## TASK GOAL
All of the data below should be repeated exactly. Pictures should not be included.
*** Opening DATA EXCERPTS ***
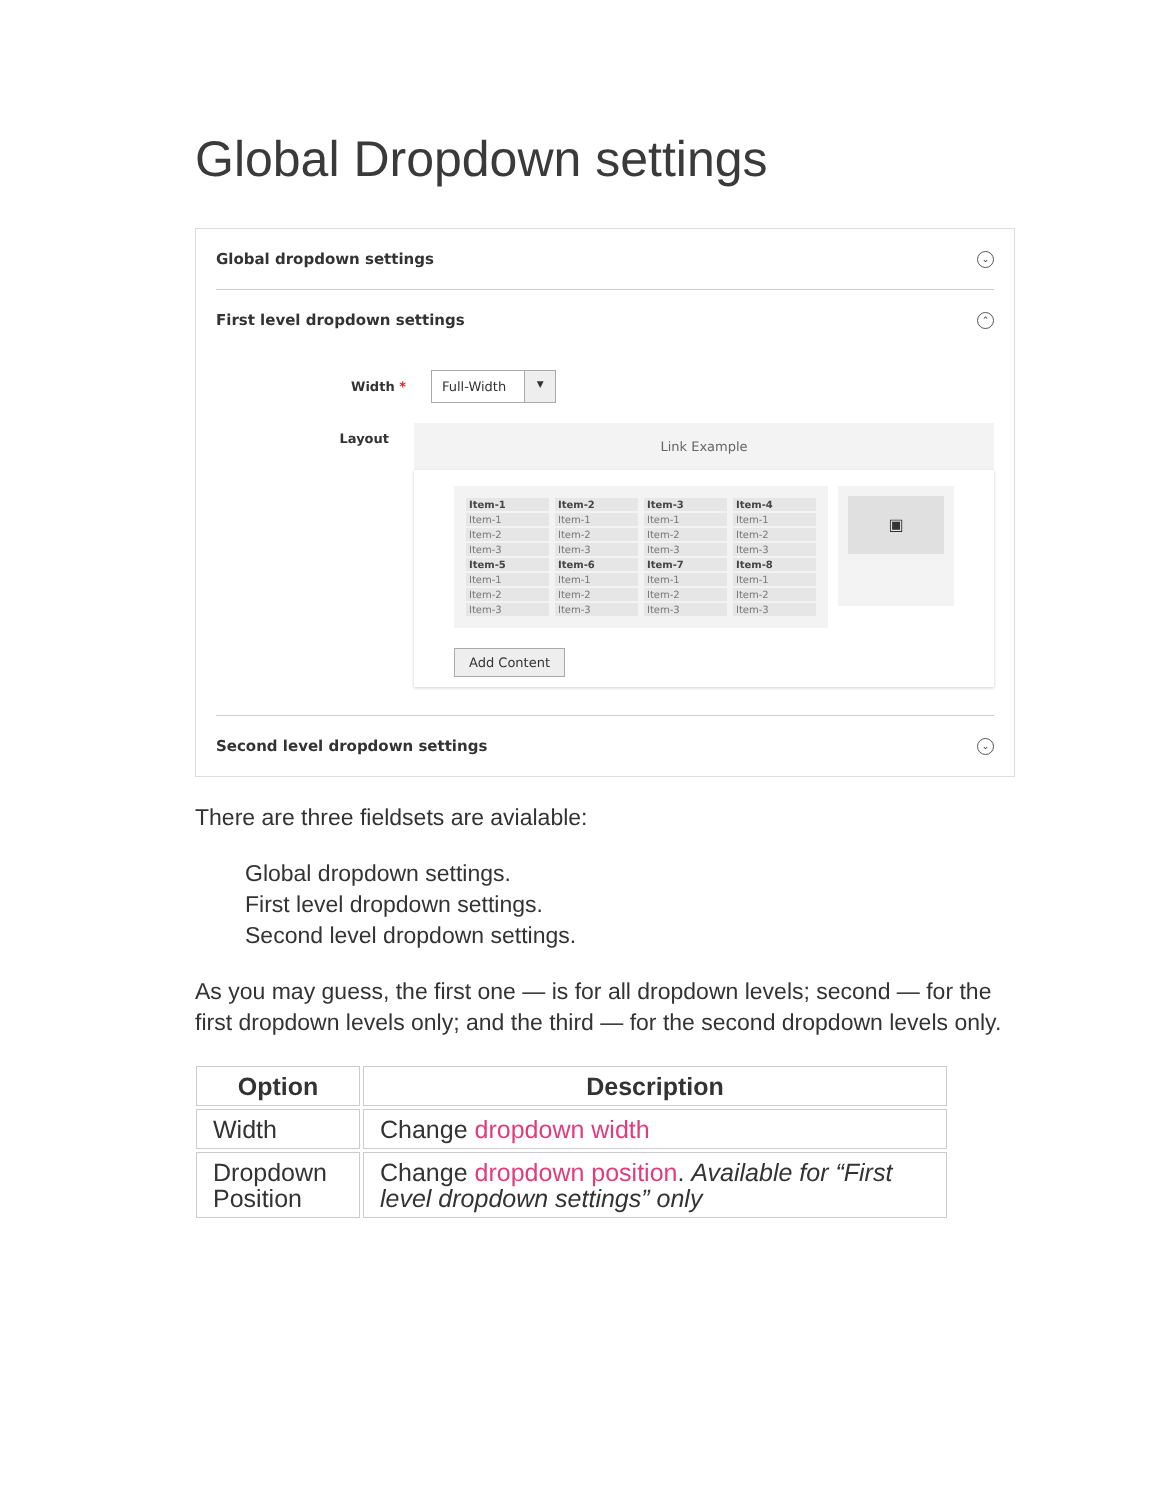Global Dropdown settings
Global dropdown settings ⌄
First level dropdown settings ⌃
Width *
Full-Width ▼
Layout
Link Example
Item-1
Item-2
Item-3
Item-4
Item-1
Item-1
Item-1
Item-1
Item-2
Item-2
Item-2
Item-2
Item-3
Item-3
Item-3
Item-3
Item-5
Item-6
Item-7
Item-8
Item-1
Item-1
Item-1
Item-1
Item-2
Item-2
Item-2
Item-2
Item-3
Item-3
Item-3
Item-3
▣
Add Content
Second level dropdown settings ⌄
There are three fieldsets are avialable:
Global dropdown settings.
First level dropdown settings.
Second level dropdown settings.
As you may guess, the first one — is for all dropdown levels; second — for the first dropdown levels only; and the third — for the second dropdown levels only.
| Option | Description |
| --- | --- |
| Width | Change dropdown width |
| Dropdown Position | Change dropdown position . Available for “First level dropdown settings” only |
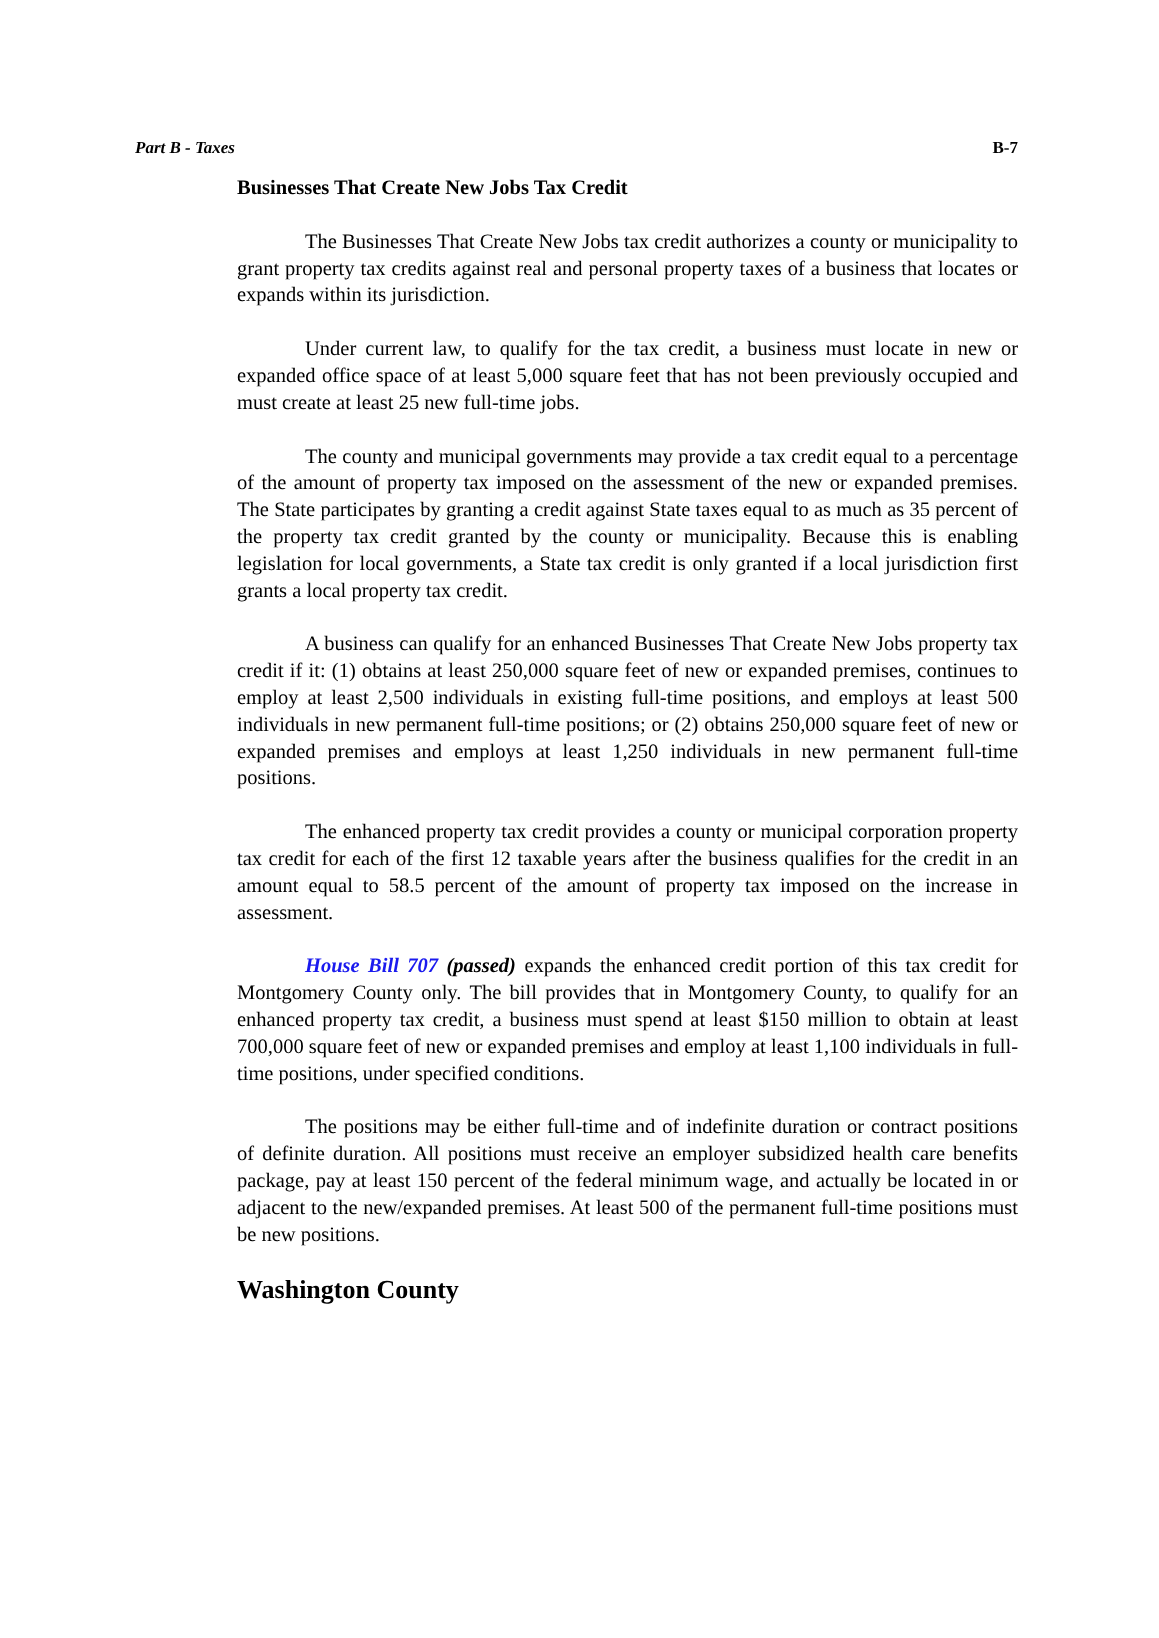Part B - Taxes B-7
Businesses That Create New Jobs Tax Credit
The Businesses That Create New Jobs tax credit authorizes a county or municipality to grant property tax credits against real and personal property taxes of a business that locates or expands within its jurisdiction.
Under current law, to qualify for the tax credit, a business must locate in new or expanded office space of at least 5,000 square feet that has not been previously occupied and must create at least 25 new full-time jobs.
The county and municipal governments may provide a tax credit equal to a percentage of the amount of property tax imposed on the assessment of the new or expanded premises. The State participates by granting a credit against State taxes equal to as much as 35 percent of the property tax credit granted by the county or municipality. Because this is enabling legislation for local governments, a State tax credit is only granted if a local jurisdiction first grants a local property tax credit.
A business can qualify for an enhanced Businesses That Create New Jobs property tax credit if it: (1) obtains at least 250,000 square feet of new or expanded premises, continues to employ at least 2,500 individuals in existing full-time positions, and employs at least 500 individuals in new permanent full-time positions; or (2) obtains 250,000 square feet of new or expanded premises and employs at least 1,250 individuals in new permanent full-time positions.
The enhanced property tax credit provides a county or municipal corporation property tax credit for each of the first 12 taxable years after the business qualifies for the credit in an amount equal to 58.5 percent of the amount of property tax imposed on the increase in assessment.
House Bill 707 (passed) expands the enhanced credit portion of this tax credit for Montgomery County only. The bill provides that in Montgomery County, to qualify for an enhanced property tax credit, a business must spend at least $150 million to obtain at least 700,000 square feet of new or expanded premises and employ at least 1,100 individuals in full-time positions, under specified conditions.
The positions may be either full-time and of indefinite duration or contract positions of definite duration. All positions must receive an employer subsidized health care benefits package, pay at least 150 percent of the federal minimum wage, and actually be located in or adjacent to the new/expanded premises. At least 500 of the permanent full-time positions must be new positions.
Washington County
*** Closing DATA EXCERPTS ***
## YOUR RESPONSE
Global Dropdown settings
Global dropdown settings ⌄
First level dropdown settings ⌃
Width *
Full-Width ▼
Layout
Link Example
Item-1
Item-2
Item-3
Item-4
Item-1
Item-1
Item-1
Item-1
Item-2
Item-2
Item-2
Item-2
Item-3
Item-3
Item-3
Item-3
Item-5
Item-6
Item-7
Item-8
Item-1
Item-1
Item-1
Item-1
Item-2
Item-2
Item-2
Item-2
Item-3
Item-3
Item-3
Item-3
▣
Add Content
Second level dropdown settings ⌄
There are three fieldsets are avialable:
Global dropdown settings.
First level dropdown settings.
Second level dropdown settings.
As you may guess, the first one — is for all dropdown levels; second — for the first dropdown levels only; and the third — for the second dropdown levels only.
| Option | Description |
| --- | --- |
| Width | Change dropdown width |
| Dropdown Position | Change dropdown position . Available for “First level dropdown settings” only |
Part B - Taxes B-7
Businesses That Create New Jobs Tax Credit
The Businesses That Create New Jobs tax credit authorizes a county or municipality to grant property tax credits against real and personal property taxes of a business that locates or expands within its jurisdiction.
Under current law, to qualify for the tax credit, a business must locate in new or expanded office space of at least 5,000 square feet that has not been previously occupied and must create at least 25 new full-time jobs.
The county and municipal governments may provide a tax credit equal to a percentage of the amount of property tax imposed on the assessment of the new or expanded premises. The State participates by granting a credit against State taxes equal to as much as 35 percent of the property tax credit granted by the county or municipality. Because this is enabling legislation for local governments, a State tax credit is only granted if a local jurisdiction first grants a local property tax credit.
A business can qualify for an enhanced Businesses That Create New Jobs property tax credit if it: (1) obtains at least 250,000 square feet of new or expanded premises, continues to employ at least 2,500 individuals in existing full-time positions, and employs at least 500 individuals in new permanent full-time positions; or (2) obtains 250,000 square feet of new or expanded premises and employs at least 1,250 individuals in new permanent full-time positions.
The enhanced property tax credit provides a county or municipal corporation property tax credit for each of the first 12 taxable years after the business qualifies for the credit in an amount equal to 58.5 percent of the amount of property tax imposed on the increase in assessment.
House Bill 707 (passed) expands the enhanced credit portion of this tax credit for Montgomery County only. The bill provides that in Montgomery County, to qualify for an enhanced property tax credit, a business must spend at least $150 million to obtain at least 700,000 square feet of new or expanded premises and employ at least 1,100 individuals in full-time positions, under specified conditions.
The positions may be either full-time and of indefinite duration or contract positions of definite duration. All positions must receive an employer subsidized health care benefits package, pay at least 150 percent of the federal minimum wage, and actually be located in or adjacent to the new/expanded premises. At least 500 of the permanent full-time positions must be new positions.
Washington County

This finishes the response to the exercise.